THE Move ment for the Emancipation of the Niger-Delta (MEND) threatened yesterday to take at will “as many hostages” as it wanted, saying there was nothing the authorities could do to stop it.
“We will take as many hostages as we wish, when we wish and there is clearly nothing the Nigerian government can do,” a spokesman for the Movement for the Emancipation of Niger Delta (MEND) said in an e_mail.
The MEND was responding to a statement Thursday by President Olusegun Obasanjo, who denounced the practice of hostage_taking by armed movements in the region as “criminality” that must not be allowed to go on.
“Hostage_taking is not (due to) marginalisation, it is not lack of opportunity to air their views. It is simply criminality,” Obasanjo told a presidential forum on the coastal state.

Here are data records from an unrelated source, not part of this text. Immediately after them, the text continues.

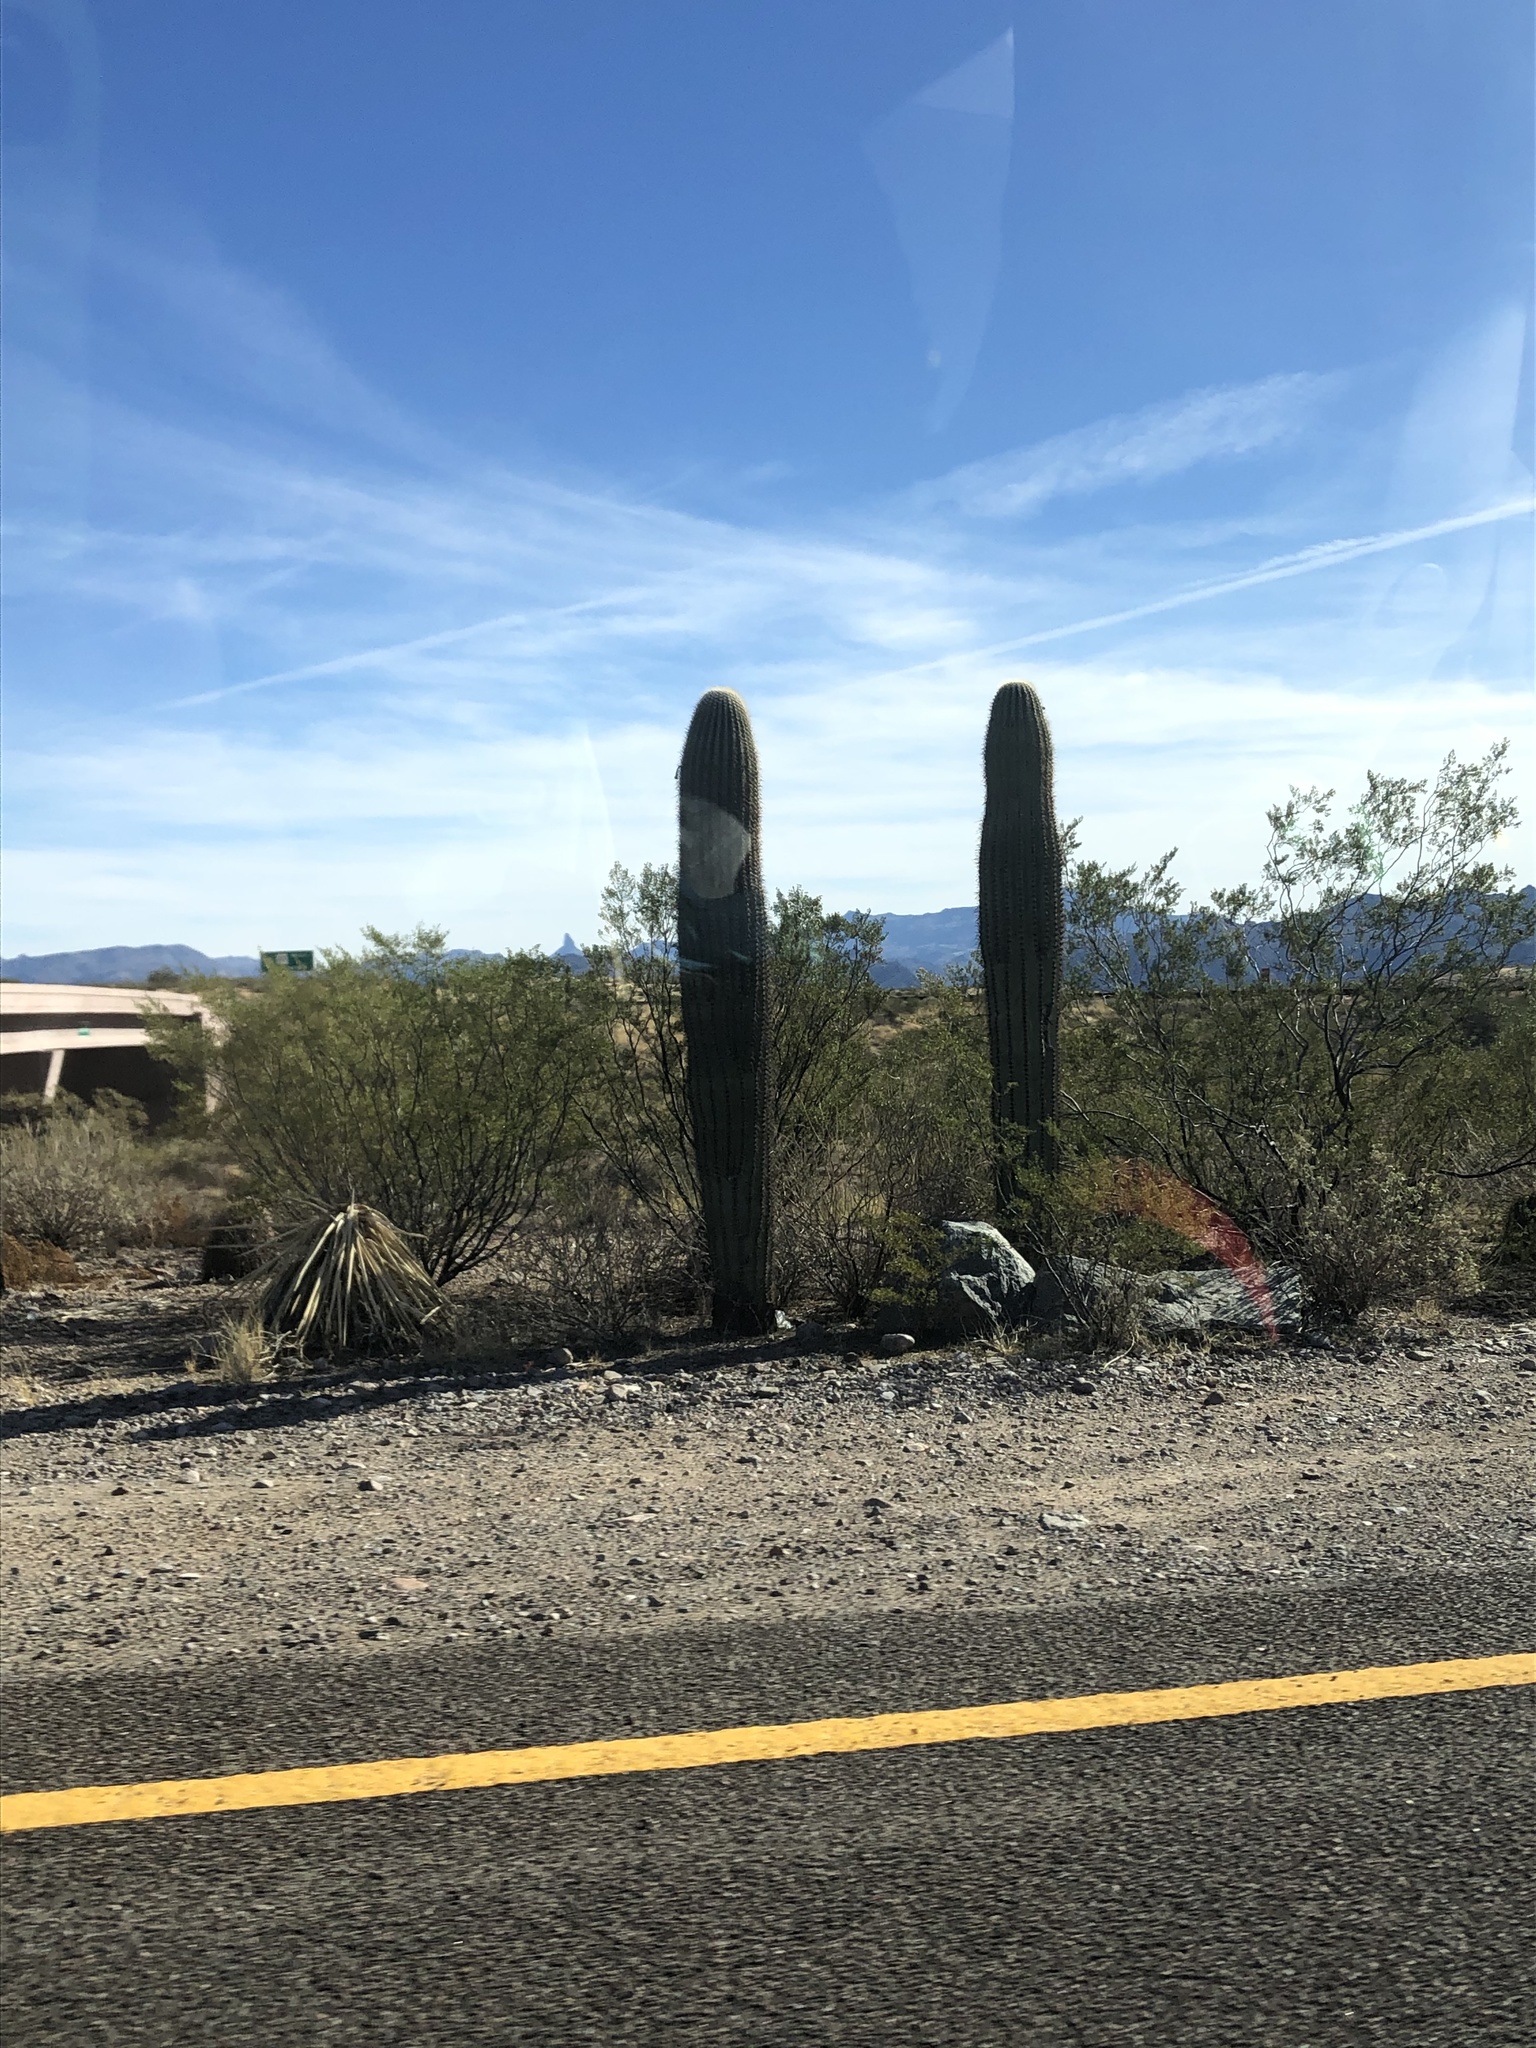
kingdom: Plantae
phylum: Tracheophyta
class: Magnoliopsida
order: Caryophyllales
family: Cactaceae
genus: Carnegiea
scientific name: Carnegiea gigantea
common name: Saguaro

“We have used carrots, we have used kid gloves, but we cannot continue indefinitely,” he told the gathering.
But MEND, which is still holding hostage one Lebanese national and two Italian oil workers, retorted that it had been the one to go easy on the Nigerian military and oil workers in the Niger Delta.
“It is we who have been handling the Nigerian military and oil workers with kid gloves in the hope that the Nigerian government will understand the futility of its military option in solving the unrest in the delta,” the group said.
“What does he (Obasanjo) plan to do that the military has not already attempted? They should talk less and act more as it is evident they have been unable to calm the fears of the expatriate population in the delta with all this big talk,” it added.
Thursday, MEND released an Italian oil worker Roberti Dieghi, 64, who was seized along with three colleagues on December 7 from one of Agip’s facilities at Brass in Bayelsa.
MEND said that even if it managed to trade its three remaining hostages for “hostages” of Niger Delta origin currently imprisoned by the federal government, it would not let up on its campaign against oil interests in the region.
“We will rather change tactics, desisting from kidnappings and concentrate on acts of sabotage, including bombings, aimed at crippling the oil sector.
“We will continue until we succeed in driving out the oil companies from the delta and permanently halting Nigerian exports to the world oil market,” it added.
A Briton was killed late last year in an attempt by the military to rescue a group of kidnapped foreign oil workers.